SUPPLIED TEXT
------------------------------
E. Resistors in Parallel

Description:

In this physics problem, what we are concerned about are only resistors. If you are poor at physics, do not worry, since solving this problem does not require you to have advanced abilities in physics.
Resistors are said to be connected together in parallel when both of their terminals are respectively connected to each terminal of the other resistors.

We have the following parallel resistor equation for k resistors with resistances R1, R2, ..., Rk in parallel and their combined resistance R:

$$\displaystyle R = \frac{1}{\frac{1}{R_1} + \frac{1}{R_2} + \cdots + \frac{1}{R_k}}.$$

Now you have n resistors, the i-th of which has a resistance of ri ohms with the equation

$$\displaystyle r_i = \begin{cases} \infty &amp; \text{if $i$ can be divided by $d^2$ for some integers $d\ge 2$,}\\ i &amp; \text{otherwise.} \end{cases} $$

You also have n selections, the i-th of which is a set of resistors Si such that

$$\displaystyle S_i = \{\text{the $j$-th resistor} \mid \text{$j$ is a divisor of $i$}\}.$$

Please find a selection in which the resistors form a parallel resistor with the minimum resistance and output the reduced fraction of its resistance.

Input:

The input contains several test cases, and the first line contains a positive integer T indicating the number of test cases which is up to 100.
------------------------------
REQUIREMENT 1
List every heading line in the resistor problem statement.
REQUIREMENT 2
Reproduce the passage of the resistor problem statement from "E. Resistors in" up to and including "abilities in physics.".
REQUIREMENT 3
Pick up the resistor problem statement after its final sentence and continue it.

DATA EXCERPTS
------------------------------
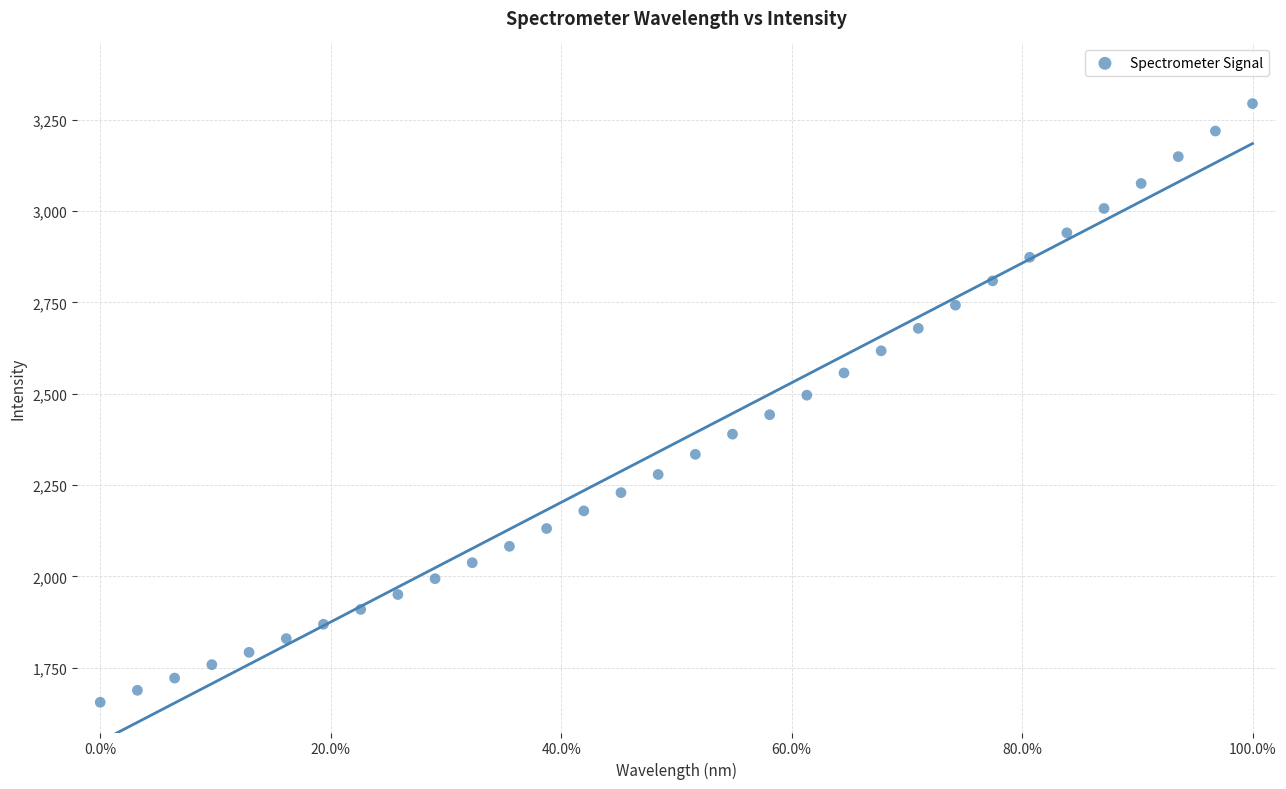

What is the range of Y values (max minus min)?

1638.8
------------------------------
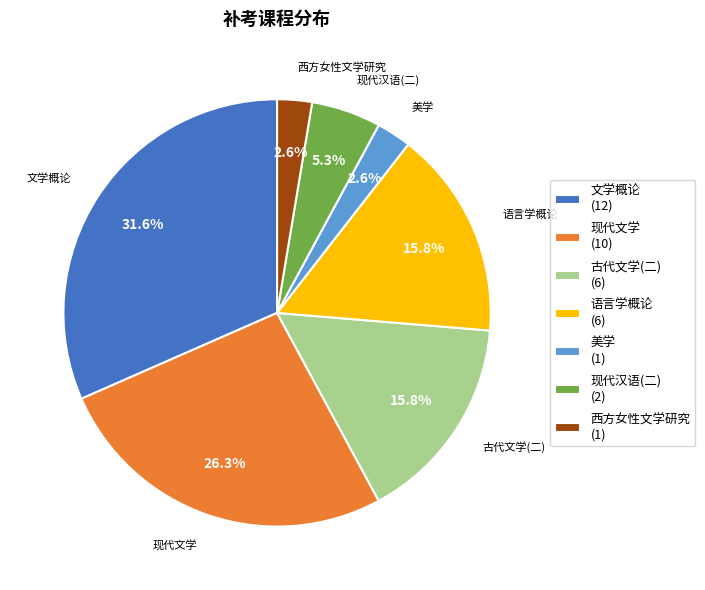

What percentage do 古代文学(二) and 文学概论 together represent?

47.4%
------------------------------
ANSWER SPACE 1
E. Resistors in Parallel
Description:
Input:

ANSWER SPACE 2
E. Resistors in Parallel

Description:

In this physics problem, what we are concerned about are only resistors. If you are poor at physics, do not worry, since solving this problem does not require you to have advanced abilities in physics.

ANSWER SPACE 3
For each test case, the only one line contains an integer n, where $1 ≤ n ≤ 10^{100}$.

Output:

For each test case, output a line containing a reduced fraction of the form p/q indicating the minimum possible resistance, where p and q should be positive numbers that are coprime.

Sample Input:

3
10
100
1000

Sample Output:

1/2
5/12
35/96

题目链接

没有$d^{2}(d>1,d\in Z)$因子的数称为好数,求不大于n的数m的好数因子倒数和的倒数。

筛出素数,尽可能选不同的最小质数构造m,每个质数对结果的贡献为$\frac{i}{i+1}$,贡献之积即为答案。

由于题目数据范围($1 ≤ n ≤ 10^{100}$)太大,所以要用到“大数”,不会Java,所以我用python3写。

AC代码:

import math

maxn = 1005

def PrimeInit():
    IsPrime = [True] * maxn
    Prime = []
    for i in range(2, maxn):
        if IsPrime[i]:
            Prime.append(i)
            for j in range(i * i, maxn, i):
                IsPrime[j] = False;
    return Prime

def main():
    Prime = PrimeInit()
    T = int(input())
    for Case in range(T):
        N = int(input())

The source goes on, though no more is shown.